Much of the disciples going throughout Acts was very much a going, a literal travel and going to new places and new people to which they were not accustomed. There were also other times when the mission happened more while they were on their way somewhere as in that was not the end goal, but evangelism and discipleship happened along the way. In Acts 8:26 the Lord tells Philip to go to the road from Jerusalem to Gaza, but the event took place on the way there. There was no specific direction as to where to go, however we can assume that Philip was headed toward Gaza because that is where the Ethiopian eunuch was going. These encounters we have as we go, are not mistakes or coincidences, there are no coincidences in the universe. Everything is sovereignly dictated by God.
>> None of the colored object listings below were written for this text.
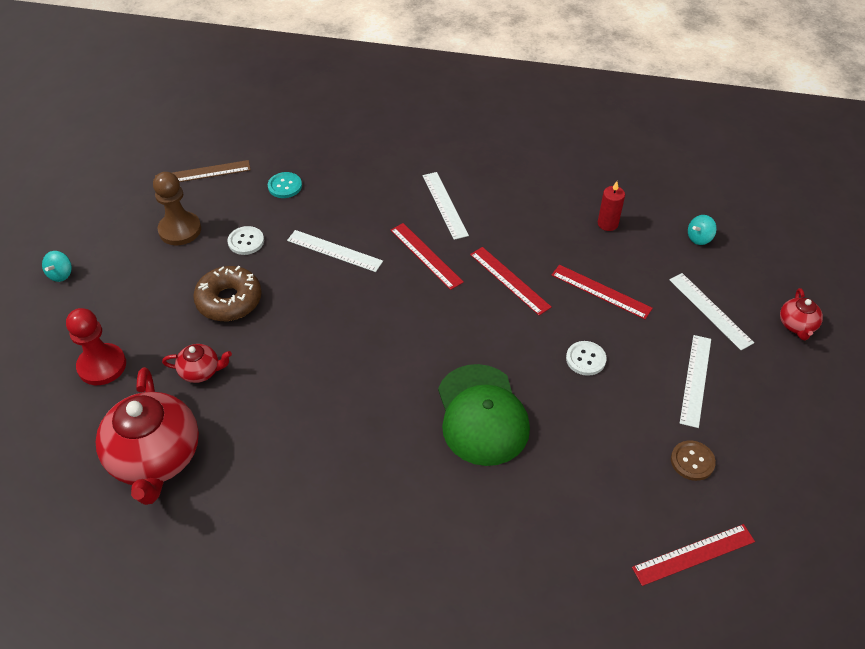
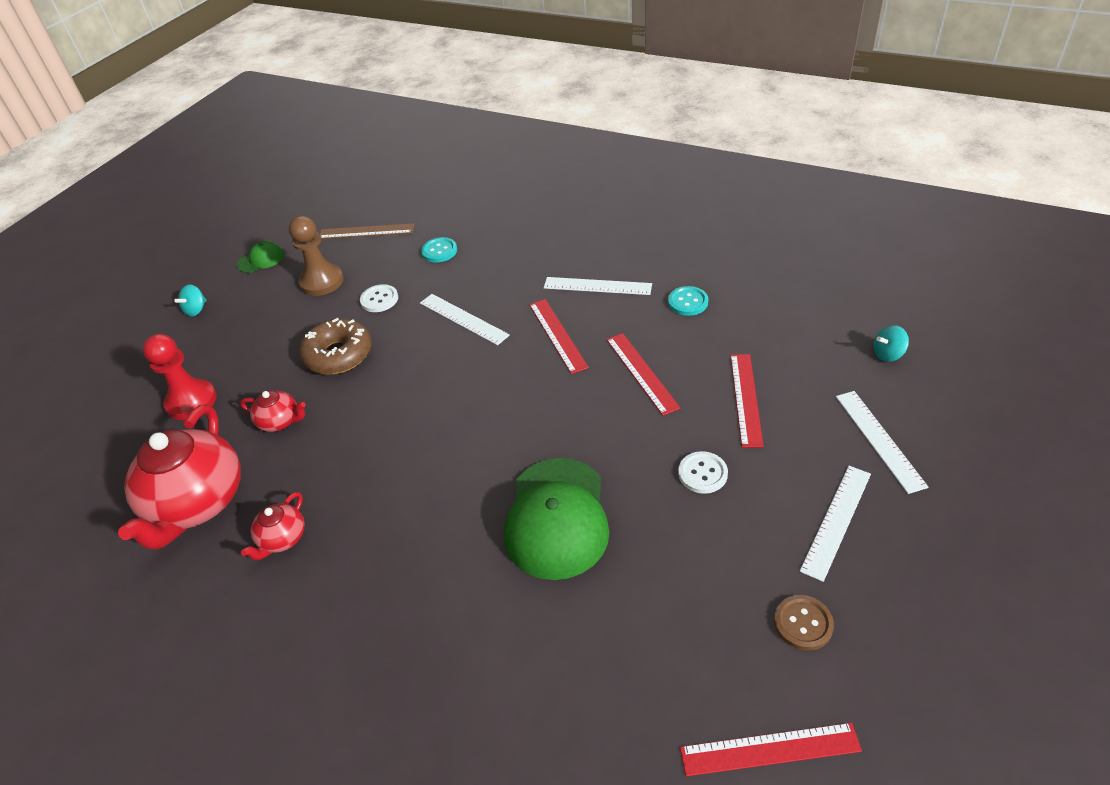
camera: 20 degrees right, 5 degrees down
white ruler [423,172,469,240] -> white ruler turned 75 degrees counterclockwise [544,277,652,295]
red ruler [552,265,653,319] -> red ruler turned 45 degrees clockwise [730,354,764,448]
red candle [598,181,625,231] -> none
red teapot [780,288,823,340] -> red teapot moved to [241,492,305,561]
none -> green cap [237,241,284,273]
none -> turquoise button [668,286,708,316]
They seem random to us, but not to God. Noticing them and being successful with them takes a readiness, watchfulness and preparedness on our part.
All of this begins to connect as we look back at our study of the passage in relation to this and compare our experiences to Philip’s. When God tells us to go to the road to Gaza, if you will, we should go fully expecting God to do something on the way to Gaza just as much as when we get there. In my opinion, when we are clearly going (missions), we don’t have as much of a problem being open to God working because we fully expect it and prepare for it. But where we struggle and where we lack that expectation, preparedness and watchfulness is in the going of everyday life. The Christian life is a mission. Everywhere God sends us and everything God sends us to do is a mission: where we live, where we work, what family we are in, where we buy our groceries, where we eat our meals, where we get our cars repaired and on and on. It’s all going and with that going there is a command to make disciples.
Mack Stiles talks about the Great Commission and say that one way we can help each other as a church is as we bring new people who are not yet believers to church to visit, we don’t have to just rely on one or two people sharing the gospel that day for the friend to hear, (Stiles, pg 54). With a culture of evangelism, everyone understands the command to share the gospel that Jesus gave because everyone understands the urgency to go. Our going is not a chance to gather people around us, but instead an opportunity to gather people into the local church and ultimately to Jesus. We don’t want to go or be going and leave people out there once we have shared with them, we want to fold them into the church. We need to keep in mind that wherever we are going everyday God is sending us there and He had more for us in mind than just a trip to the grocery store.
I gave the class some homework. During the next two weeks, they were challenged to have some kind of conversation with someone about Jesus. I encouraged them to pray and ask God to give them an opportunity. As we have started each class, we have prayed for all the people in our lives that we are wanting to see come to know Jesus. For the next class, we will begin to shift from theoretical thoughts on evangelism and discipleship to practical.